Data entries:
+-------+
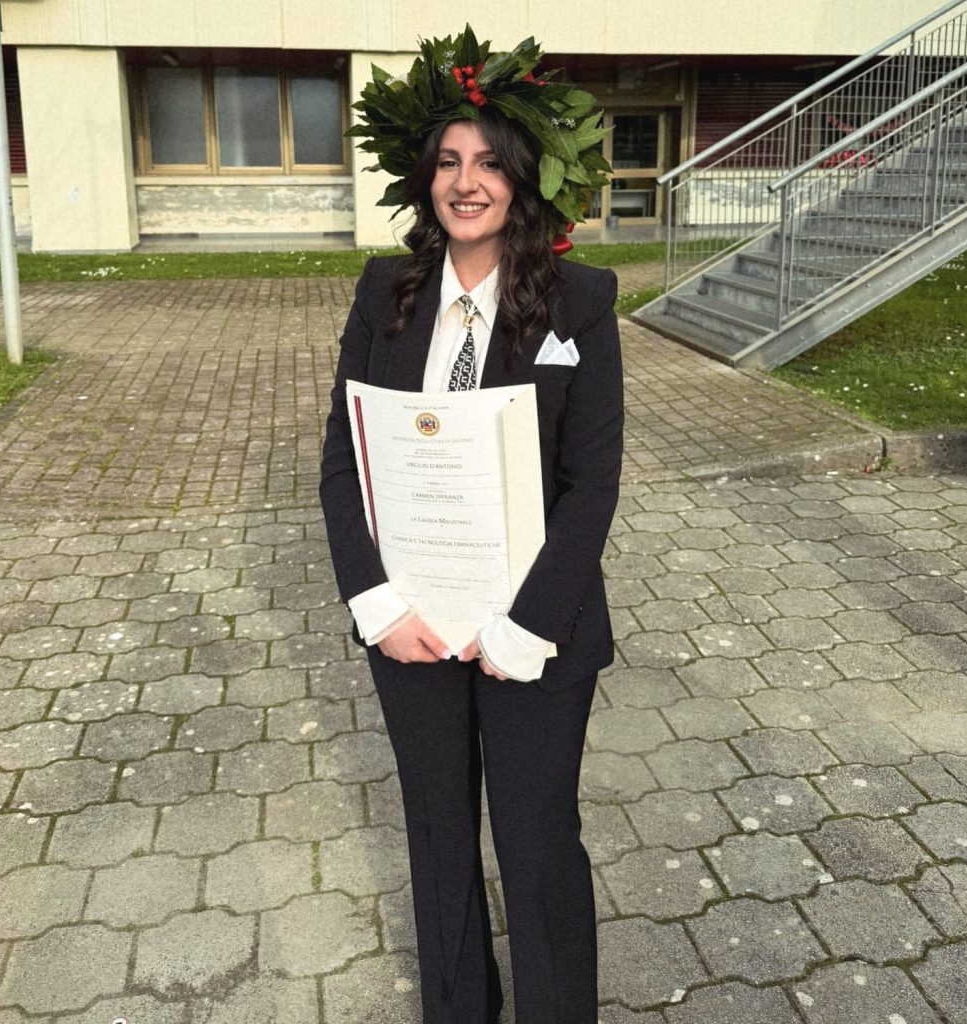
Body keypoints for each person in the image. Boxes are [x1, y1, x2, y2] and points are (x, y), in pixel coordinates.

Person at [320, 27, 623, 1024]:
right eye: (448, 161)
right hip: (413, 622)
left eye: (489, 162)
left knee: (536, 844)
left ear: (523, 178)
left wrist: (524, 627)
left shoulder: (580, 301)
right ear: (425, 179)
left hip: (532, 628)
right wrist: (376, 604)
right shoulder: (384, 291)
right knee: (438, 839)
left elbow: (591, 484)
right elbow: (344, 462)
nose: (465, 181)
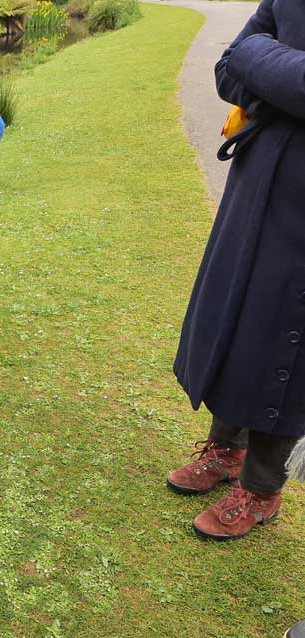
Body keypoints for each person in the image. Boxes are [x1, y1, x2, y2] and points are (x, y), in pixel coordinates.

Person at [170, 0, 305, 542]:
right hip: (255, 189)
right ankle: (227, 451)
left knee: (287, 338)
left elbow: (246, 54)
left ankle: (262, 488)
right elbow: (228, 68)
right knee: (237, 315)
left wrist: (258, 56)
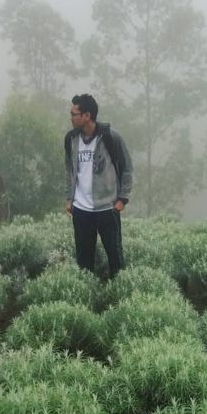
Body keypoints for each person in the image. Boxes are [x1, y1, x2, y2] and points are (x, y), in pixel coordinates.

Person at [64, 93, 133, 278]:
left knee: (115, 259)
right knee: (84, 263)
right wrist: (70, 198)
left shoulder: (110, 137)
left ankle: (119, 297)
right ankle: (87, 298)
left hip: (107, 208)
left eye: (74, 114)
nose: (71, 118)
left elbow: (127, 168)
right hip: (81, 210)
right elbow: (70, 170)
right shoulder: (71, 139)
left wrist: (122, 199)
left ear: (87, 115)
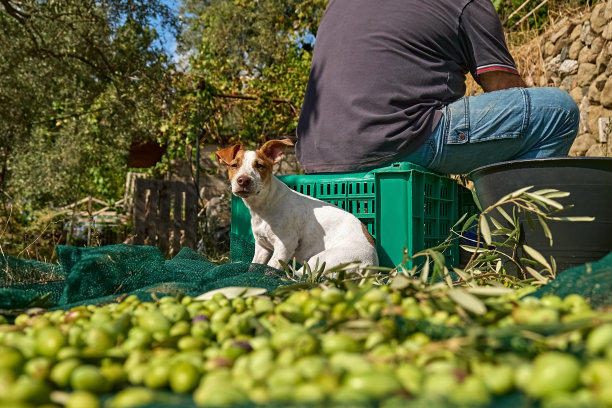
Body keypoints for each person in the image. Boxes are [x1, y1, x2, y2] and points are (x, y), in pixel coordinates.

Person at [295, 0, 579, 175]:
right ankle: (499, 240)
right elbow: (505, 88)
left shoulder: (337, 3)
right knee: (556, 111)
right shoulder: (467, 3)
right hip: (394, 140)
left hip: (315, 155)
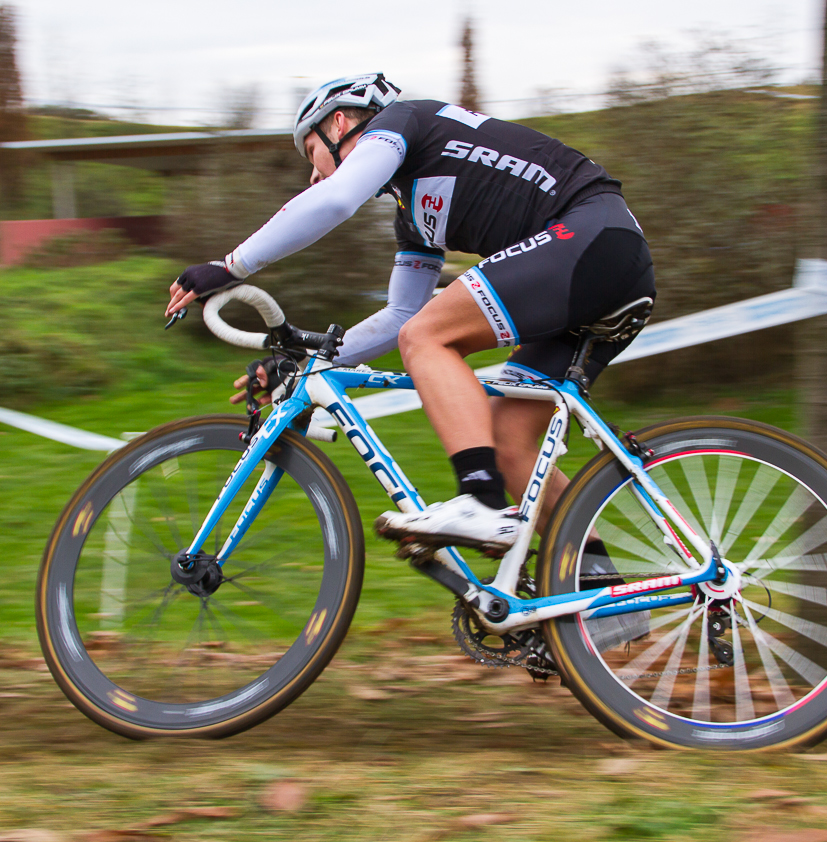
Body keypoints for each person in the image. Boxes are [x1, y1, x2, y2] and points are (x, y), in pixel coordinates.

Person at [164, 72, 655, 555]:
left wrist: (229, 266)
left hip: (590, 240)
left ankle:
+-------+
> **Activity**:
Copy each line above exactly. Images do not belong in the copy.

> **Final answer**:
Body keypoints for each person in the image. Boxes are [x1, y1, x2, y2] and points are (x, y), in pixel coordinates.

Person at [320, 27, 623, 1024]:
right eye: (448, 161)
right hip: (413, 622)
left eye: (489, 162)
left knee: (536, 844)
left ear: (523, 178)
left wrist: (524, 627)
left shoulder: (580, 301)
right ear: (425, 179)
left hip: (532, 628)
right wrist: (376, 604)
right shoulder: (384, 291)
right knee: (438, 839)
left elbow: (591, 484)
right elbow: (344, 462)
nose: (465, 181)
Body keypoints for each person in the image. Boxes are [x1, y1, x2, y2] and points are (x, y), in pixel coordinates.

Person at [170, 0, 305, 542]:
right hip: (255, 189)
right ankle: (227, 451)
left knee: (287, 338)
left elbow: (246, 54)
left ankle: (262, 488)
right elbow: (228, 68)
right knee: (237, 315)
left wrist: (258, 56)
Body keypoints for each person in the image. Boxes are [x1, y1, x2, y2] and points are (x, y), in pixel coordinates.

Person at [64, 93, 133, 278]:
left knee: (115, 259)
right knee: (84, 263)
right wrist: (70, 198)
left shoulder: (110, 137)
left ankle: (119, 297)
right ankle: (87, 298)
left hip: (107, 208)
left eye: (74, 114)
nose: (71, 118)
left elbow: (127, 168)
right hip: (81, 210)
right elbow: (70, 170)
right shoulder: (71, 139)
left wrist: (122, 199)
left ear: (87, 115)
Body keypoints for each person in the image. Boxes are [x1, y1, x2, y2] and points are (x, y), in pixel coordinates.

Person at [295, 0, 579, 175]:
right ankle: (499, 240)
right elbow: (505, 88)
left shoulder: (337, 3)
right knee: (556, 111)
right shoulder: (467, 3)
right hip: (394, 140)
left hip: (315, 155)
Body keypoints for each person in the image. Boxes are [x1, y1, x2, y2] and points are (x, y), in pixel coordinates.

Person at [164, 72, 655, 555]:
left wrist: (229, 266)
left hip: (590, 240)
left ankle:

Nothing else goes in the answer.